I had four hours to myself, the longest stretch I've had alone since the summer began. I made beds, started some laundry, cleaned up the kitchen and did a little pruning in the backyard. It was already hot outside; I was sweaty in no time. I decided to take the rest of the morning for myself. I turned on the radio and made some tea. Then I sat at the kitchen table and tried to work out one of my vintage potholder patterns (I'd ordered some #3 crochet thread last week, in the hopes that it would be easier to work with than the finer stuff). I made progress; it was easier this time.

I sat and relaxed and lost myself in my work and The John Tesh Show on the radio. The difficult summer faded away and before long, I realized that I missed those two little people an awful lot. I picked them up and brought them home for lunch and started our afternoon of homeschool. We sharpened some pencils. We organized backpacks. We dove into the new workbooks, crisp and clean. We started fresh.

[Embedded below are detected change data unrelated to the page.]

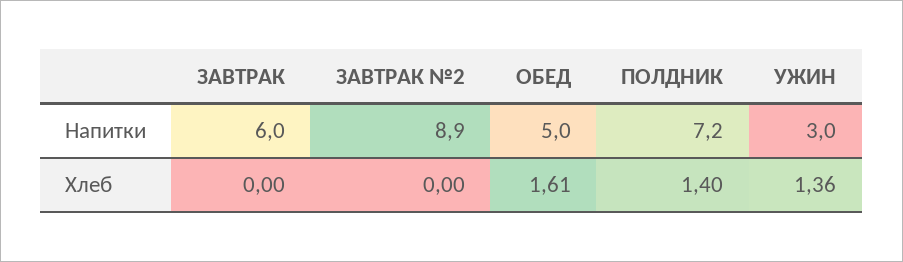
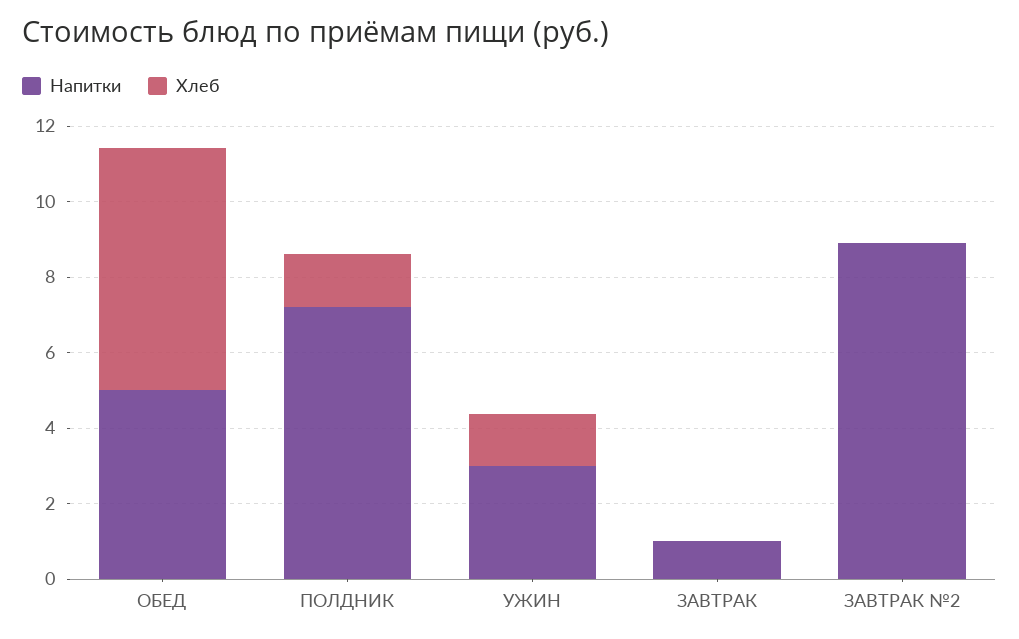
  {
    "Напитки": {
-     "ЗАВТРАК": 6,
+     "ЗАВТРАК": 1,
      "ЗАВТРАК №2": 8.9,
      "ОБЕД": 5,
      "ПОЛДНИК": 7.2,
      "УЖИН": 3
    },
    "Хлеб": {
      "ЗАВТРАК": 0,
      "ЗАВТРАК №2": 0,
-     "ОБЕД": 1.61,
+     "ОБЕД": 6.5,
      "ПОЛДНИК": 1.4,
      "УЖИН": 1.36
    }
  }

Wednesday, August 12, 2015

Yarn Along

This week, I'm still working on my scarf. I've moved on to a new color, a creamy winter white. I'm enjoying working with wool. It's not as scratchy as I always assumed it would be. It even feels soft on my face and neck (I test it often). The scarf is about six feet long already but I think I'll add one more section of color. I can't wait to wear it. I've been clearing out my closet and dresser drawers lately, trying to streamline my wardrobe. I have a lot of scarves and have been weeding through them as well. I think it will be nice to keep the ones I've made, or have been made for me, and send some of the others on. This will give me an excellent reason to make a few more for myself too. I already have a general plan in mind for at least one more. I like having an assortment; it's often warm enough here in the winter, due to the sun, that I can just throw on a scarf with a sweater, no coat needed.

I'm reading the final book in Jennifer Worth's series, Call the Midwife: Farewell to the East End. I finished Shadows of the Workhouse over the weekend. That was a very sad book but I'm glad I read it; I like to know what other people have experienced. This last book is my favorite so far of the three, I think. I really like reading about pregnancy and birth. I had difficult experiences myself, and sometimes find it hard emotionally to read about certain aspects, but in general I'm very interested in the work of midwives, and most of these stories do have happy endings. I have to say that one thing I love about this book is the cover, especially the photo from Chummy's wedding. I haven't read about her wedding yet but I'm really looking forward to it. I like all the midwives, but Chummy is my favorite.